Problem requirements: Each line below from the one containing "RECT 1.315000 0.610000" through the one containing "RECT 1.595000 -0.085000" should be output exactly as it stands, and no other line should appear.

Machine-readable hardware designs
- - -

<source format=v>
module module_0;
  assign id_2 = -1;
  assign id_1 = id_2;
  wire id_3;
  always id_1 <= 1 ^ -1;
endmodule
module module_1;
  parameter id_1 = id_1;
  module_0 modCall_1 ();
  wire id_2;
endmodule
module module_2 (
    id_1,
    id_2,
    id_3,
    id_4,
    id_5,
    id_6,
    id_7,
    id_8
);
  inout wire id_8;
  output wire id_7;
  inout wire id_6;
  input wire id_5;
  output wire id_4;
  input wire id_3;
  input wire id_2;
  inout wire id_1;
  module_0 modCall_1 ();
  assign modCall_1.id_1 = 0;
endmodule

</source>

- - -

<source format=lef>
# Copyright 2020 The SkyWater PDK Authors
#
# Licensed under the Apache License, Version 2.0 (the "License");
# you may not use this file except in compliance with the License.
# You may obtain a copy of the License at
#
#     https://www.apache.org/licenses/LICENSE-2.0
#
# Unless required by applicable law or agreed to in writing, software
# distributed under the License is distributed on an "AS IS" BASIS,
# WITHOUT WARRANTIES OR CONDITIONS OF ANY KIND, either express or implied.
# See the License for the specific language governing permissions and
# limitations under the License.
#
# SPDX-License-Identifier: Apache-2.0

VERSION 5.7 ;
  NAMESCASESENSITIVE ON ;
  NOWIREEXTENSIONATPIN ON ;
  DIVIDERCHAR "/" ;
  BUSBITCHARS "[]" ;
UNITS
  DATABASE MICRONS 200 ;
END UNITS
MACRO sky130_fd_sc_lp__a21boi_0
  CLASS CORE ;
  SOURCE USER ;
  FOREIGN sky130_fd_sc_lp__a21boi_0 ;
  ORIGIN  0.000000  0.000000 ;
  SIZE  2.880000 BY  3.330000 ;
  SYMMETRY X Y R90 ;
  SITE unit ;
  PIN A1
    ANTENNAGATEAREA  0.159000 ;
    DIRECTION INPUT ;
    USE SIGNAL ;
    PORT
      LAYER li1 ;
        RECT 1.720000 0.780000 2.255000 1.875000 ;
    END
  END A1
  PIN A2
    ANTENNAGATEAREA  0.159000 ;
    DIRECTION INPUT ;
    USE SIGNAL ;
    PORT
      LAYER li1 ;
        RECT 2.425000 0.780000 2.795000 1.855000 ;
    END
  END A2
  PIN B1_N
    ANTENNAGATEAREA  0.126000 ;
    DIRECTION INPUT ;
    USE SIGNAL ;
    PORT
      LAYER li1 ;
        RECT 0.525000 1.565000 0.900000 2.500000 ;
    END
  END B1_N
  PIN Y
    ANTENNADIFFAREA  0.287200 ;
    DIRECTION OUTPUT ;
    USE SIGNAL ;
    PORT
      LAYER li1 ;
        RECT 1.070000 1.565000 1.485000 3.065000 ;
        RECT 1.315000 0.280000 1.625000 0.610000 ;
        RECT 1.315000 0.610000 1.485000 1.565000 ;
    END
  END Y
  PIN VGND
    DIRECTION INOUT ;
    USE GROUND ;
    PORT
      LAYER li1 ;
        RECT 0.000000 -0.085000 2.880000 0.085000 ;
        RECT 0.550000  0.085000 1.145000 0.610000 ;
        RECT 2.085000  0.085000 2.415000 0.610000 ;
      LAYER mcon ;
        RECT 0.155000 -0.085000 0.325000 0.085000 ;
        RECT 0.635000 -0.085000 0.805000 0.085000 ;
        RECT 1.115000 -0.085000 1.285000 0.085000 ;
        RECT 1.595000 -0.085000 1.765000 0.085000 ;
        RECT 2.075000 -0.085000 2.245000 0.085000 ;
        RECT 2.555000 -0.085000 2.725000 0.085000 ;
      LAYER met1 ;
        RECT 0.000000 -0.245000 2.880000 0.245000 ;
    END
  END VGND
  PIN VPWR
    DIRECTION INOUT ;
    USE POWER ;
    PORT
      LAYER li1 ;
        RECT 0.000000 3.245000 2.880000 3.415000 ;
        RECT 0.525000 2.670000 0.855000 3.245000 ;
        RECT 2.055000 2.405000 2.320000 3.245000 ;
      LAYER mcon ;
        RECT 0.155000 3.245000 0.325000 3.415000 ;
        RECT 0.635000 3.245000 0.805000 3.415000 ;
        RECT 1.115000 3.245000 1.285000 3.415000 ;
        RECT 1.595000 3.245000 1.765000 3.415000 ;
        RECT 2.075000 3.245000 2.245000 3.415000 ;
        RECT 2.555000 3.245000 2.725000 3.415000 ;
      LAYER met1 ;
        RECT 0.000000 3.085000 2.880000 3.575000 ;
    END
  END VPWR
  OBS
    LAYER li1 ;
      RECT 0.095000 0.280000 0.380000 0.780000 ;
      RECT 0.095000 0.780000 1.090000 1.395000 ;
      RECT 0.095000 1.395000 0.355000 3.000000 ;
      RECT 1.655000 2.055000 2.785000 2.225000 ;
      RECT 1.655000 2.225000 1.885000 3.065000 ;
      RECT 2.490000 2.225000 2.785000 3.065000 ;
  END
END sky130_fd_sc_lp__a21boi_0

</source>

- - -

Response box:
        RECT 1.315000 0.610000 1.485000 1.565000 ;
    END
  END Y
  PIN VGND
    DIRECTION INOUT ;
    USE GROUND ;
    PORT
      LAYER li1 ;
        RECT 0.000000 -0.085000 2.880000 0.085000 ;
        RECT 0.550000  0.085000 1.145000 0.610000 ;
        RECT 2.085000  0.085000 2.415000 0.610000 ;
      LAYER mcon ;
        RECT 0.155000 -0.085000 0.325000 0.085000 ;
        RECT 0.635000 -0.085000 0.805000 0.085000 ;
        RECT 1.115000 -0.085000 1.285000 0.085000 ;
        RECT 1.595000 -0.085000 1.765000 0.085000 ;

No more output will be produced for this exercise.